# İç ve Dış Tehditler > Kürtler Türktür: Elenges Aniti ve Alp Urungu bunun Belgesi >  PKK'nın Mazgirt elebaşı çatışmada öldürüldü

## bozok

*PKK'nın Mazgirt elebaşı çatışmada öldürüldü*



*üzerinden 22 bin 500 euro ve DVD çıktı*

*15:10 | 15 Temmuz 2010*


*Ferit DEMİR/TUNCELİ, (DHA) / MİLLİYET*

TUNCELİ'nin Mazgirt İlçesi yakınlarındaki Harabetepe bölgesinde güvenlik güçleri ile PKK'lı teröristler arasında çıkan çatışmada öldürülen bölücü örgütün Mazgirt sözde sorumlusu ‘Mahir Herdem' kod adlı PKK'lının üzerinden 22 bin 500 euro, örgütsel doküman ve çok gizli bilgileri içeren DVD bulundu.

Güvenlik güçleri 13 Temmuz'da bir grup PKK'lı teröristin Mazgirt İlçesi Bulgurcular Jandarma Karakolu yakınlarından geçen 2 ayrı yola uzaktan kumandalı bomba döşeyeceği istihbaratını almalarından sonra bombaları döşeyecek 3 kişilik PKK'lıyı tespit ederek takibe aldı. PKK'nın bölgedeki elebaşı ‘Mahir Herdem' kod isimli PKK’lı ve diğer 2 arkadaşı çarşamba akşamı ‘şişik Ormanları' bölgesinden yola çıkarak Bulgurcular Köyü'ne doğru giderken güvenlik güçleri de geçiş güzergahında önlem aldı. Güvenlik güçlerini son anda fark eden ve kaçamayacağını anlayan PKK'lılar güvenlik güçleriyle çatışmaya girdi. üatışmada örgütün sözde sorumlusu ‘Mahir Erdem' öldürüldü. Gerçek ismi henüz belirlenemeyen teröristin üzerinde yapılan aramada 22 bin 500 euro para, çok gizli ve önemli bilgiler içeren DVD ile birlikte birçok örgütsel doküman ve çeşitli eylem planları ele geçirildi. Güvenlik güçlerinin yaptıkları ilk incelemede DVD içindeki bilgilerin şifrelendiği belirtildi. Bunun üzerine DVD Mazgirt Cumhuriyet savcılığının talimatıyla çözümlenmesi için Jandarma teknik merkezine gönderildi. DVD üzerinde yapılan çözümleme sonrası DVD içersinde örgütün Tunceli bölgesinin yapılanması, çok özel kuryelerin şifrelenen isimleri olduğu, ayrıca DVD içinde birçok eylem planı ve krokisi ile eylem yapılacak birçok noktanın bilgilerinin bulunduğu saptandı.

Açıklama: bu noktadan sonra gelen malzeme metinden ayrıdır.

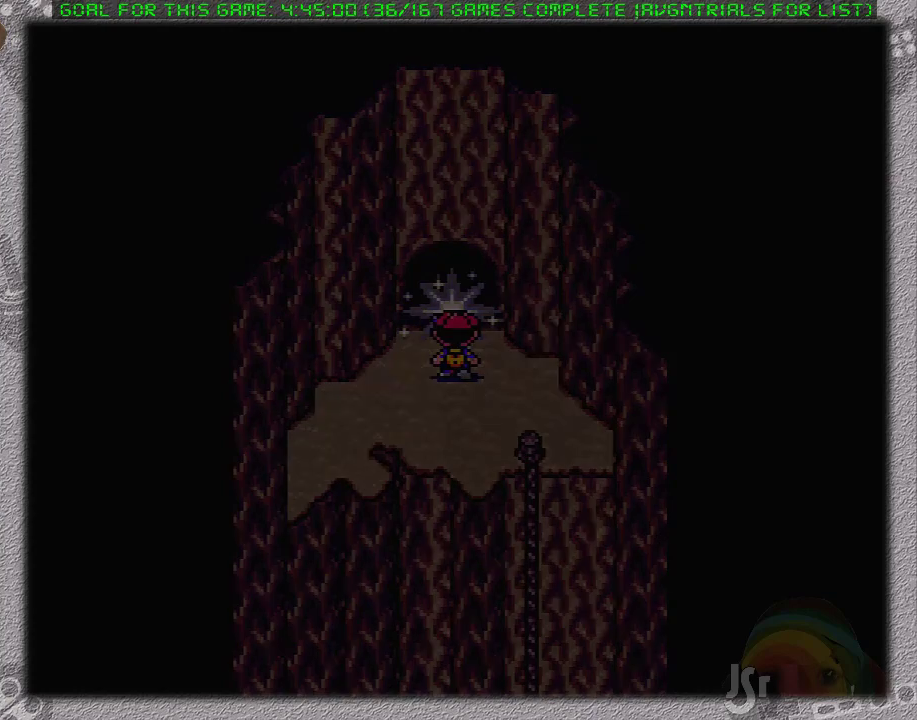
{"buttons": [], "events": []}
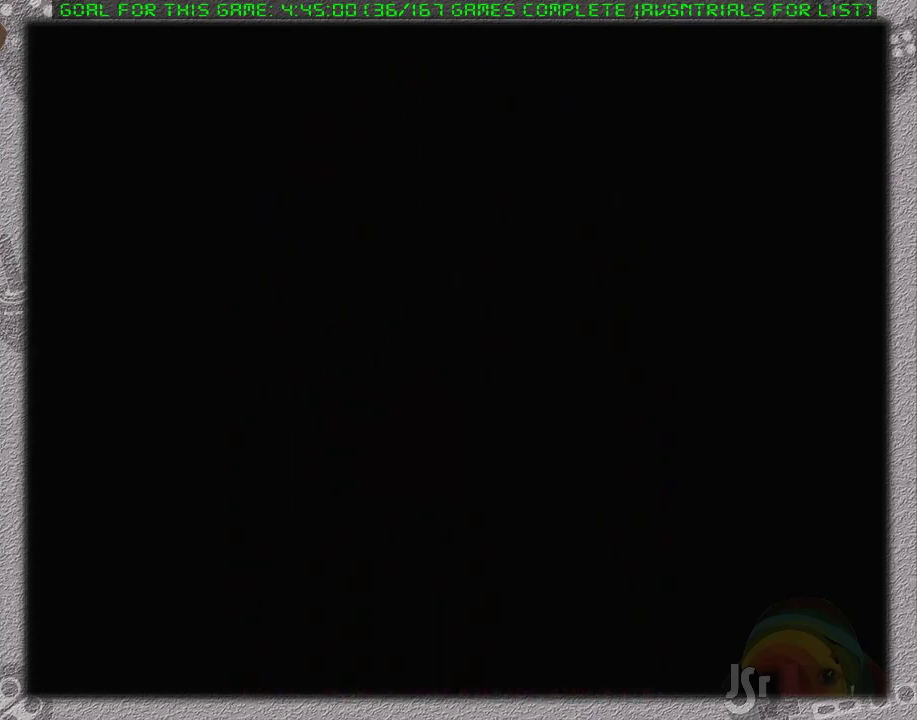
{"buttons": [], "events": []}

Ayrıca DVD içinde yapılan ilk incelemede örgütün bölgedeki birçok gizli çalışması ve güvenlik güçleri tarafından bilinmeyen çok gizli bilgilerinin olduğu da ortaya çıktı. Güvenlik güçleri hala DVD içindeki bazı bilgileri çözmeye çalışıyor. İlk incelemede elde edilen bilgiler doğrultusunda eylem yapılacak bölgelere ait krokilerin incelenmesi sonucu bu noktalarda acil önlemler alındı. DVD üzerinde elde edilen bilgiler doğrultusunda güvenlik güçlerinin bu yönde büyük bir operasyon başlattı.

Bölgedeki üst düzey bir güvenlik yetkilisi, DVD içinde güvenlik güçlerinin bilmediği çok önemli bilgilerin var olduğu ve bu bilgiler doğrultusunda gerek Tunceli ve dışında çok önemli operasyonların yapıldığı bilgisini verdi.

...

----------